TEXT EXCERPT:
TA.7 Negative Trend 5: Religious support / UMT deficiencies

  1. Regular participation in unit field training will go far in integrating chaplains into the warfighting aspect of unit life. Inclusion of chaplains as key staff members involved in unit training and preparation for deployment will help integrate chaplaincy functions, and result in the elimination of many or all problems.
  2. Supervisory chaplains need to be involved in the training of subordinate Unit Ministry Teams. Use the information given in the previous version of FM 16-1 (prior to the 1995 rewrite).
  3. Provide training for the chaplain assistant consistent with FM 16-1, which states "..The chaplain assistant is a combatant, carries a weapon, and is essential for the survival of the team on the battlefield."
  4. Chaplains need to involve themselves in the TDMP process in their role as a contributing staff officer. This will enhance their tactical and warfighting visibility within the command. The increased visibility and credibility should generate more, and adequate, support from the command. When division chaplains were actively involved in supporting the activities of subordinate chaplains, the entire unit ministry team (UMT) process functioned more efficiently and effectively.
  5. FM 16-1 should be expanded into three FMs:
    - FM 16-1-1, dealing with religious support at the battalion level
    - FM 16-1-2, dealing with religious support at brigade and regimental level
    - FM 16-1-3, religious support at the division, installation and above level

TA.7 Negative Trend 6: Medical support planning and execution

  1. Combat health planners must participate in the entire staff planning process.

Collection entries
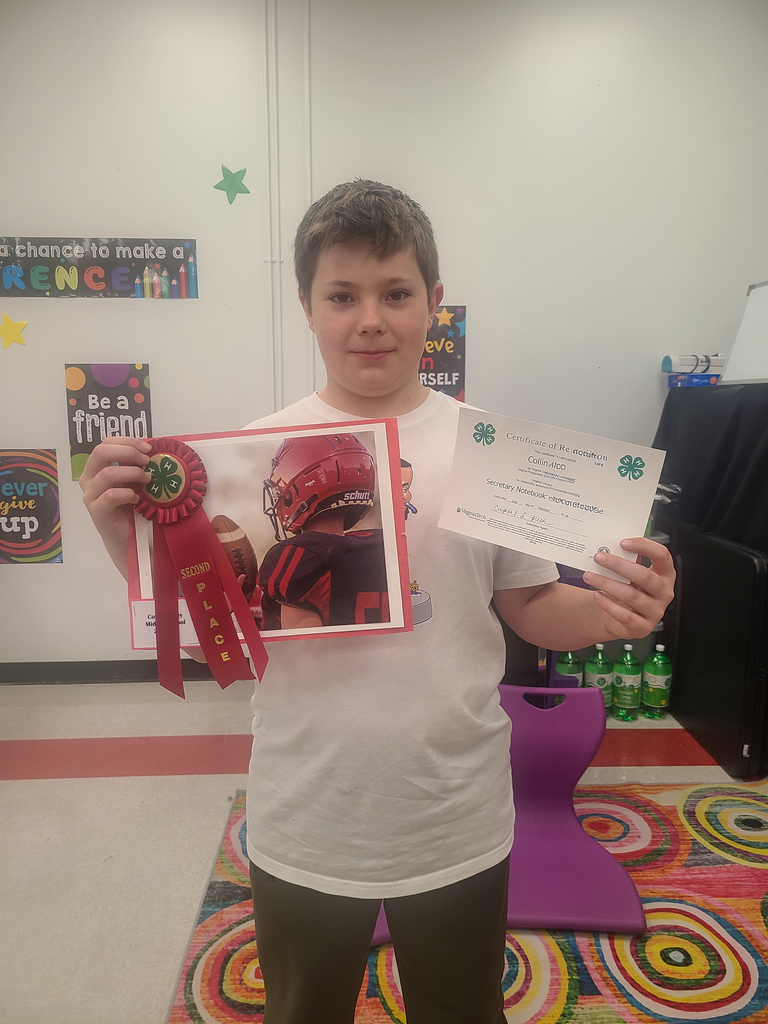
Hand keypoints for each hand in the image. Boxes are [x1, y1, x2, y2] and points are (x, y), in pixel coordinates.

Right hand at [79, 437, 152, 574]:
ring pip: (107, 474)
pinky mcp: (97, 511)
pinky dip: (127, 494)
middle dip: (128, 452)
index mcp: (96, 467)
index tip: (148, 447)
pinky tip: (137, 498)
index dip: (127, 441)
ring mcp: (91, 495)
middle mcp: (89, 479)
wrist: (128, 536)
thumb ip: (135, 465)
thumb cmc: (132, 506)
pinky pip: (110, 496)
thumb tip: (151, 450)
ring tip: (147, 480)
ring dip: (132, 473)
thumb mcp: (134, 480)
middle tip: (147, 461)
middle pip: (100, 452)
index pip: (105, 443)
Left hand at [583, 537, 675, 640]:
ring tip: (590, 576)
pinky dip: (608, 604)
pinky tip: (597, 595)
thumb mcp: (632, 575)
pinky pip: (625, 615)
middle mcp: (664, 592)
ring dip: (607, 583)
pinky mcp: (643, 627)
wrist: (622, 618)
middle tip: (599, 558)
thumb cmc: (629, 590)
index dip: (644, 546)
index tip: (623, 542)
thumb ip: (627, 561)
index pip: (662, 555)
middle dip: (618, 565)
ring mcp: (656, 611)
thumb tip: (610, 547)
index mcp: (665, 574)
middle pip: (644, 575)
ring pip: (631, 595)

* * *

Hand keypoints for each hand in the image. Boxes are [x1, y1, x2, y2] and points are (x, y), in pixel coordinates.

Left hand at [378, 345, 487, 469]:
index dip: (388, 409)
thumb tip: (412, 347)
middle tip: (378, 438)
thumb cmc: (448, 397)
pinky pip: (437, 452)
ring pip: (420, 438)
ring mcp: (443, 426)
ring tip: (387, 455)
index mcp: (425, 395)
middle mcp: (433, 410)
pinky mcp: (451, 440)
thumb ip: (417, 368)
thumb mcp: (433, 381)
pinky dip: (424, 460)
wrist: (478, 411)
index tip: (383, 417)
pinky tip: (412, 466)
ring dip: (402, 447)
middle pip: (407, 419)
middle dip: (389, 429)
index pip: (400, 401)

BRIEF 1: Reproduce the training-trends excerpt word for word, between "1. Regular participation" and "the 1995 rewrite).", inclusive.
BRIEF 2: Please list the designations of the field manuals that the training-trends excerpt says FM 16-1 should be expanded into.

EXERCISE RESPONSE 1:
1. Regular participation in unit field training will go far in integrating chaplains into the warfighting aspect of unit life. Inclusion of chaplains as key staff members involved in unit training and preparation for deployment will help integrate chaplaincy functions, and result in the elimination of many or all problems.
  2. Supervisory chaplains need to be involved in the training of subordinate Unit Ministry Teams. Use the information given in the previous version of FM 16-1 (prior to the 1995 rewrite).

EXERCISE RESPONSE 2:
FM 16-1-1
FM 16-1-2
FM 16-1-3